▶ **EXERCISE DETAILS**
Render every line of the listing below as a numbered list, skipping any blank lines. Leave the pictures out of your answer.

(Items drawn from a data source)
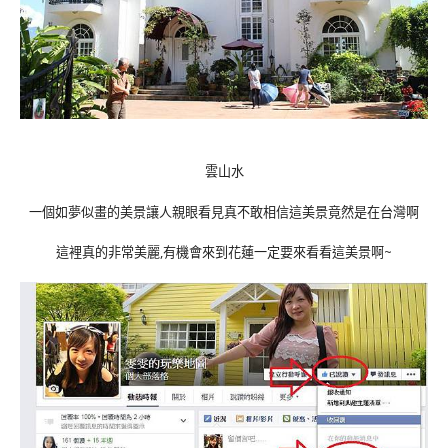
雲山水
一個如夢似畫的美景讓人親眼看見真不敢相信這美景竟然是在台灣啊
這裡真的非常美麗,有機會來到花蓮一定要來看看這美景啊~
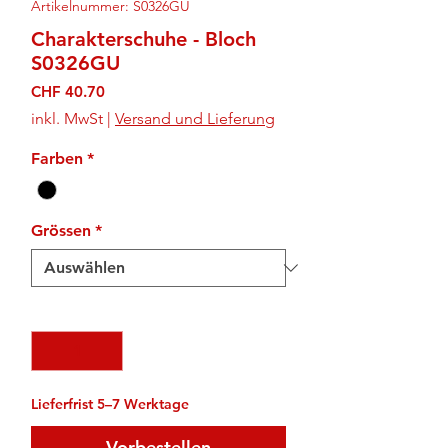
Artikelnummer: S0326GU
Charakterschuhe - Bloch
S0326GU
Preis
CHF 40.70
inkl. MwSt
|
Versand und Lieferung
Farben
*
Grössen
*
Anzahl
*
Lieferfrist 5–7 Werktage
Vorbestellen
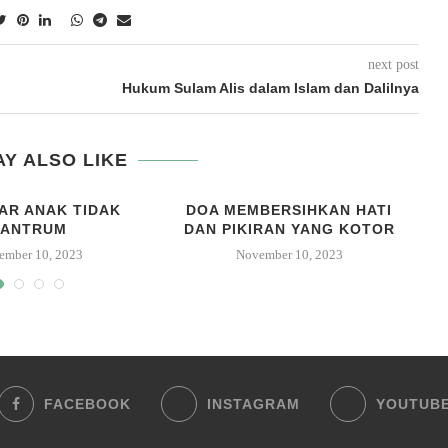
next post
Hukum Sulam Alis dalam Islam dan Dalilnya
Y ALSO LIKE
AR ANAK TIDAK
DOA MEMBERSIHKAN HATI
TANTRUM
DAN PIKIRAN YANG KOTOR
ember 10, 2023
November 10, 2023
FACEBOOK
INSTAGRAM
YOUTUB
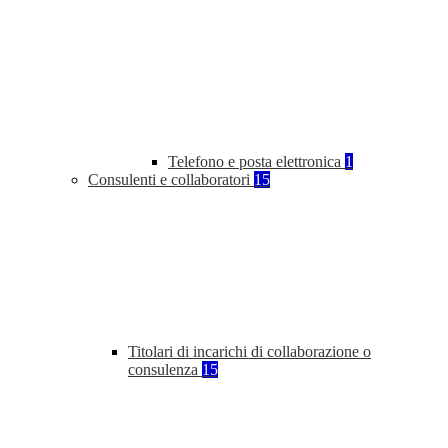
Telefono e posta elettronica
1
Consulenti e collaboratori
15
Titolari di incarichi di collaborazione o
consulenza
15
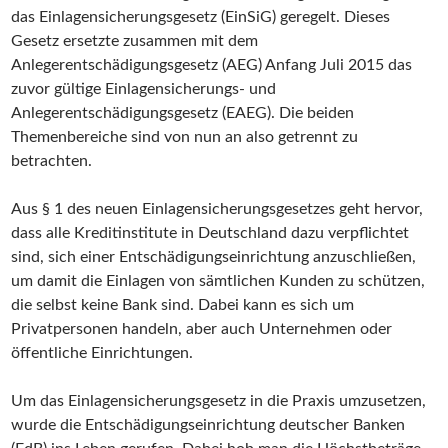
das Einlagensicherungsgesetz (EinSiG) geregelt. Dieses
Gesetz ersetzte zusammen mit dem
Anlegerentschädigungsgesetz (AEG) Anfang Juli 2015 das
zuvor gültige Einlagensicherungs- und
Anlegerentschädigungsgesetz (EAEG). Die beiden
Themenbereiche sind von nun an also getrennt zu
betrachten.
Aus § 1 des neuen Einlagensicherungsgesetzes geht hervor,
dass alle Kreditinstitute in Deutschland dazu verpflichtet
sind, sich einer Entschädigungseinrichtung anzuschließen,
um damit die Einlagen von sämtlichen Kunden zu schützen,
die selbst keine Bank sind. Dabei kann es sich um
Privatpersonen handeln, aber auch Unternehmen oder
öffentliche Einrichtungen.
Um das Einlagensicherungsgesetz in die Praxis umzusetzen,
wurde die Entschädigungseinrichtung deutscher Banken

▶ **SOLUTION**
1. 雲山水
2. 一個如夢似畫的美景讓人親眼看見真不敢相信這美景竟然是在台灣啊
3. 這裡真的非常美麗,有機會來到花蓮一定要來看看這美景啊~
4. Artikelnummer: S0326GU
5. Charakterschuhe - Bloch
6. S0326GU
7. Preis
8. CHF 40.70
9. inkl. MwSt
10. |
11. Versand und Lieferung
12. Farben
13. *
14. Grössen
15. *
16. Anzahl
17. *
18. Lieferfrist 5–7 Werktage
19. Vorbestellen
20. next post
21. Hukum Sulam Alis dalam Islam dan Dalilnya
22. Y ALSO LIKE
23. AR ANAK TIDAK
24. DOA MEMBERSIHKAN HATI
25. TANTRUM
26. DAN PIKIRAN YANG KOTOR
27. ember 10, 2023
28. November 10, 2023
29. FACEBOOK
30. INSTAGRAM
31. YOUTUB
32. Telefono e posta elettronica
33. 1
34. Consulenti e collaboratori
35. 15
36. Titolari di incarichi di collaborazione o
37. consulenza
38. 15
39. das Einlagensicherungsgesetz (EinSiG) geregelt. Dieses
40. Gesetz ersetzte zusammen mit dem
41. Anlegerentschädigungsgesetz (AEG) Anfang Juli 2015 das
42. zuvor gültige Einlagensicherungs- und
43. Anlegerentschädigungsgesetz (EAEG). Die beiden
44. Themenbereiche sind von nun an also getrennt zu
45. betrachten.
46. Aus § 1 des neuen Einlagensicherungsgesetzes geht hervor,
47. dass alle Kreditinstitute in Deutschland dazu verpflichtet
48. sind, sich einer Entschädigungseinrichtung anzuschließen,
49. um damit die Einlagen von sämtlichen Kunden zu schützen,
50. die selbst keine Bank sind. Dabei kann es sich um
51. Privatpersonen handeln, aber auch Unternehmen oder
52. öffentliche Einrichtungen.
53. Um das Einlagensicherungsgesetz in die Praxis umzusetzen,
54. wurde die Entschädigungseinrichtung deutscher Banken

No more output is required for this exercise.